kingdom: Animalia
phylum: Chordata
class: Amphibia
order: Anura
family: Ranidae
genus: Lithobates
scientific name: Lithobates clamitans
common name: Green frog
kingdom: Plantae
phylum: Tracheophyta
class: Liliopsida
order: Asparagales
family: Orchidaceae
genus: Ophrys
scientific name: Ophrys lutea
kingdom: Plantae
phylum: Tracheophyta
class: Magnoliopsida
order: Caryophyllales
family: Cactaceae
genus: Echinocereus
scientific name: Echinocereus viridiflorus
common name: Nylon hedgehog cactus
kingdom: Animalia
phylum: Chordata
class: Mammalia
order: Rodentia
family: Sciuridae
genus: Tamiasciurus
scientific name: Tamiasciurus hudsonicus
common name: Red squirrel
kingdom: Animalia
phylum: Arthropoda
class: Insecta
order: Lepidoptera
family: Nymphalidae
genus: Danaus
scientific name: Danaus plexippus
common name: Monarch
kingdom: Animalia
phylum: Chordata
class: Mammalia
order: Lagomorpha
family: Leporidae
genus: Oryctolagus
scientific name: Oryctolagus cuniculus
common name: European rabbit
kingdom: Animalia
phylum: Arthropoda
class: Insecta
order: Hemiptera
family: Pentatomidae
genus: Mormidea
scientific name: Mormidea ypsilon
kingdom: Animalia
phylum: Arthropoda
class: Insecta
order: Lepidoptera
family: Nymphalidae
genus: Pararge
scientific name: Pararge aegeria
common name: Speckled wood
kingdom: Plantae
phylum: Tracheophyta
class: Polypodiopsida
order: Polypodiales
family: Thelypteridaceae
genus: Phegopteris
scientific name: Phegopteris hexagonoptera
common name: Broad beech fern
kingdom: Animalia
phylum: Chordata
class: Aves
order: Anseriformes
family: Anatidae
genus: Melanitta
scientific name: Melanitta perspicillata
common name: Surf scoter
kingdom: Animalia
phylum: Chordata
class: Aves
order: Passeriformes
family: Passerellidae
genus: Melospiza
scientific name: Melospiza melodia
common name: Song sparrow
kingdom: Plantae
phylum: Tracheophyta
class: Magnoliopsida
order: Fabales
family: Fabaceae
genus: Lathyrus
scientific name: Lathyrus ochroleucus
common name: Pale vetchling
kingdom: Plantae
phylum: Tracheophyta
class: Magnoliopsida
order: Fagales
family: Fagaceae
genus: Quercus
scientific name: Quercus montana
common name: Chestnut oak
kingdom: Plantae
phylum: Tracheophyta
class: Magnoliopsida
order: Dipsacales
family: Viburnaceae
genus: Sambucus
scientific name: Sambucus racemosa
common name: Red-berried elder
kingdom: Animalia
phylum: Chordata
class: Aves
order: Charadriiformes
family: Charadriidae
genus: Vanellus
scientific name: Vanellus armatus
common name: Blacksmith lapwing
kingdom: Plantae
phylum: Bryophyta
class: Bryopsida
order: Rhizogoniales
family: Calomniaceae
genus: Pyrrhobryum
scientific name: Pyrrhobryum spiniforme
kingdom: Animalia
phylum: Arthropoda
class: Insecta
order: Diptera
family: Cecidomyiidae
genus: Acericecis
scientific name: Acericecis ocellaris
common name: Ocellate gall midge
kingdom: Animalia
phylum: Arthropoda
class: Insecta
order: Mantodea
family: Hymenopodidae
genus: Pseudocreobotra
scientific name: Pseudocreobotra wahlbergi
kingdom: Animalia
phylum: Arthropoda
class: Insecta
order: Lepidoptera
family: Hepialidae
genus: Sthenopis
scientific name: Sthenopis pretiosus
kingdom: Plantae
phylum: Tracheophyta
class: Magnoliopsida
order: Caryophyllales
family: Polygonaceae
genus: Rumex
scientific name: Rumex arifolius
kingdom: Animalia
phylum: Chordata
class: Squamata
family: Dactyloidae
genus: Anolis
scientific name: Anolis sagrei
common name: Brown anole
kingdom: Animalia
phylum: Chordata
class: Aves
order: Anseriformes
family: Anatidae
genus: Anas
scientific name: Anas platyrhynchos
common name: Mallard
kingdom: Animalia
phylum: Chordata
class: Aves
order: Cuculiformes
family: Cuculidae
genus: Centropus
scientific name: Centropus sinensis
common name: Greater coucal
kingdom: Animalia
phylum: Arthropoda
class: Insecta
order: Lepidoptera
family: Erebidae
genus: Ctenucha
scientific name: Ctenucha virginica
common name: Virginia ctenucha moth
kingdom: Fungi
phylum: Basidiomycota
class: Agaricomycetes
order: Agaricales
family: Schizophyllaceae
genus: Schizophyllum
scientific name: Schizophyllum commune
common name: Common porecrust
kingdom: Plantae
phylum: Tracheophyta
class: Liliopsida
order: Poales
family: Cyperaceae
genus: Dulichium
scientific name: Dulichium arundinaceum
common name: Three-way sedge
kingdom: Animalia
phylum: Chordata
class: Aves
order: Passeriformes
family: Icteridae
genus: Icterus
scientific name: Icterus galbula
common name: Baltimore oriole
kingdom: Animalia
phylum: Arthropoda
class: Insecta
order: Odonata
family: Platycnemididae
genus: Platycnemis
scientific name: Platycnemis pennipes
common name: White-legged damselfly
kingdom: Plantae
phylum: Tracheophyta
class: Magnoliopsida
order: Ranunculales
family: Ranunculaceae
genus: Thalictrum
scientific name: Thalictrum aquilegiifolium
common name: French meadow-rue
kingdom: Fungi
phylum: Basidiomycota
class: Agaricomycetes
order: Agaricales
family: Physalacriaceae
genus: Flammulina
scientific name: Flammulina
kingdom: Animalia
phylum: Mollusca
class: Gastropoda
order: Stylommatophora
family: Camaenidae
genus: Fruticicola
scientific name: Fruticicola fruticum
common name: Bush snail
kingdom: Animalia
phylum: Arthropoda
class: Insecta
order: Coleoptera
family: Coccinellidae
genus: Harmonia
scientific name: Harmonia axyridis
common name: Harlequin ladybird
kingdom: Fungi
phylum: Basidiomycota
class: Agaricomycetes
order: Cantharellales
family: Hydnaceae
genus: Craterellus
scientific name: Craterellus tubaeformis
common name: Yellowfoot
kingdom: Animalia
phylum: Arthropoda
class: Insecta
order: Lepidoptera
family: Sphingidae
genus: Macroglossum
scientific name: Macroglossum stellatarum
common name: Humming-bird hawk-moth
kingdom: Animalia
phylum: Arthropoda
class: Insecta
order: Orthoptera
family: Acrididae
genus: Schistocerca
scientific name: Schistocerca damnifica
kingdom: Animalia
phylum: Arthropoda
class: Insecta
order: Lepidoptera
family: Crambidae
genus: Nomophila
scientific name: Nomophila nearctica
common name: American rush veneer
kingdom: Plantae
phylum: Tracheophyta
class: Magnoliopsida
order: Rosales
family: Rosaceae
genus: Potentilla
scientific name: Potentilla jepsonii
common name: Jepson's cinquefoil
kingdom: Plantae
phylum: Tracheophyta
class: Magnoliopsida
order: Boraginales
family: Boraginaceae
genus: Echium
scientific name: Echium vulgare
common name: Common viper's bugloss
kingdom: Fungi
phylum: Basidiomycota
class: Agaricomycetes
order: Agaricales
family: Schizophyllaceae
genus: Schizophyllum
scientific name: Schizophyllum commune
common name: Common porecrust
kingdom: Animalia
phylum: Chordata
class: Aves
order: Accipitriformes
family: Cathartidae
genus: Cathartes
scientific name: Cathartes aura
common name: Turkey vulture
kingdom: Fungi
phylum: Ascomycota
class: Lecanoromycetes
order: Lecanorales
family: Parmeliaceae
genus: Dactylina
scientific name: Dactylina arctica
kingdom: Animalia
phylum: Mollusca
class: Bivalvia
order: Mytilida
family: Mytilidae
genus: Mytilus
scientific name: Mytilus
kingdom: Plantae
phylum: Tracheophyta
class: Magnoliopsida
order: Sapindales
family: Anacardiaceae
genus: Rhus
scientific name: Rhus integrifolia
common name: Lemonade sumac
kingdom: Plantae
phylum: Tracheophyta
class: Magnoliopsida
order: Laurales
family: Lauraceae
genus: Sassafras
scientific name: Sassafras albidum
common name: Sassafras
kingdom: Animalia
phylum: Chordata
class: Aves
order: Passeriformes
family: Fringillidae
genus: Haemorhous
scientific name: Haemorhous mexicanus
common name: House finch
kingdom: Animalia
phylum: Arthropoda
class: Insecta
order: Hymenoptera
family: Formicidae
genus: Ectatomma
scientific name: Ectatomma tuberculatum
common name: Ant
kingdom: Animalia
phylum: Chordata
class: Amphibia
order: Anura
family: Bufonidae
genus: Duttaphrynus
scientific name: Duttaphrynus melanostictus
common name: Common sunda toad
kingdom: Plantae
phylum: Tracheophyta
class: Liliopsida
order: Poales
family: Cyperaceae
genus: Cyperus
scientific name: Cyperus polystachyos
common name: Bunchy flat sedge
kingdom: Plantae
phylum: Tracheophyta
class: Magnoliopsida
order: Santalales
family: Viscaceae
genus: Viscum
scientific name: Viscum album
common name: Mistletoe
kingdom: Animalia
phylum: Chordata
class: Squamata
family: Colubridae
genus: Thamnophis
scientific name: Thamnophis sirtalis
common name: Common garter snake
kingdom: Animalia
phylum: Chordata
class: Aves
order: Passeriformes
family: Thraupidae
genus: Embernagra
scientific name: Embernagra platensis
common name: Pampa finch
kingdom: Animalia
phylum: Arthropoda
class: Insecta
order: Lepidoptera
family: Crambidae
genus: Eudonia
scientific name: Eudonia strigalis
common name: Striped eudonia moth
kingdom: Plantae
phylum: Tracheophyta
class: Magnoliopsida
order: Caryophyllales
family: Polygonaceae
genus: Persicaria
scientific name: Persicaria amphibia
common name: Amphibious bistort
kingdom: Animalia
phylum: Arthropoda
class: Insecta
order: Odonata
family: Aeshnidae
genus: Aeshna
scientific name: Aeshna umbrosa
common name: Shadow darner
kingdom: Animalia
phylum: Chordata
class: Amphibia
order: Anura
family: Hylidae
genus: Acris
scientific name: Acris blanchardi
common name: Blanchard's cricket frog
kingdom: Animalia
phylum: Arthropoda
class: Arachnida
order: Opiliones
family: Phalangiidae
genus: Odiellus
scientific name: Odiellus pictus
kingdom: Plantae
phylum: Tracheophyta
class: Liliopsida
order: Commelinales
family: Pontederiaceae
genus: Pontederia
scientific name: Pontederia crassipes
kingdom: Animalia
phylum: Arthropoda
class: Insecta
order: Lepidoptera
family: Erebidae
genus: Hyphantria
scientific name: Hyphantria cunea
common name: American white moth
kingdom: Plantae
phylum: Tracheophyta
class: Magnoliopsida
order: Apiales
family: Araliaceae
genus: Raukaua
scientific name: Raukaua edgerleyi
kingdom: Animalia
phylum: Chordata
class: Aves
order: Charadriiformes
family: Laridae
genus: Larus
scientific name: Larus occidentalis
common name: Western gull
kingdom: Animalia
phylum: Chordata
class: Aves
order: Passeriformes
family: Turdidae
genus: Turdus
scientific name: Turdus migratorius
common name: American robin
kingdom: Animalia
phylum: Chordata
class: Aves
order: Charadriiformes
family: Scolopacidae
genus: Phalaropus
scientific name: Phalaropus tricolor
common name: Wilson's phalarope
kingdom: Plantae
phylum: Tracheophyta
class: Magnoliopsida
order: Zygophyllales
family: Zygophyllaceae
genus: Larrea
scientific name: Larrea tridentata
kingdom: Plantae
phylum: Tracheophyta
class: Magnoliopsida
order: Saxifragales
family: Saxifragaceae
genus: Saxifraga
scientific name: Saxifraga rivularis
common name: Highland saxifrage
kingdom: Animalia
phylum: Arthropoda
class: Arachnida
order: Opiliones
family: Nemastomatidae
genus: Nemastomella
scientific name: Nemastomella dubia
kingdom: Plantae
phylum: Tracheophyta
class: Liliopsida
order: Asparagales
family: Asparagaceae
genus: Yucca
----------
◆ Brief
Can you express the stretch from the start of the rows above through the line containing "scientific name: Echinocereus viridiflorus" as a JSON list of strings, with one string per line and blank lines left out?

◆ The reply
[
  "kingdom: Animalia",
  "phylum: Chordata",
  "class: Amphibia",
  "order: Anura",
  "family: Ranidae",
  "genus: Lithobates",
  "scientific name: Lithobates clamitans",
  "common name: Green frog",
  "kingdom: Plantae",
  "phylum: Tracheophyta",
  "class: Liliopsida",
  "order: Asparagales",
  "family: Orchidaceae",
  "genus: Ophrys",
  "scientific name: Ophrys lutea",
  "kingdom: Plantae",
  "phylum: Tracheophyta",
  "class: Magnoliopsida",
  "order: Caryophyllales",
  "family: Cactaceae",
  "genus: Echinocereus",
  "scientific name: Echinocereus viridiflorus"
]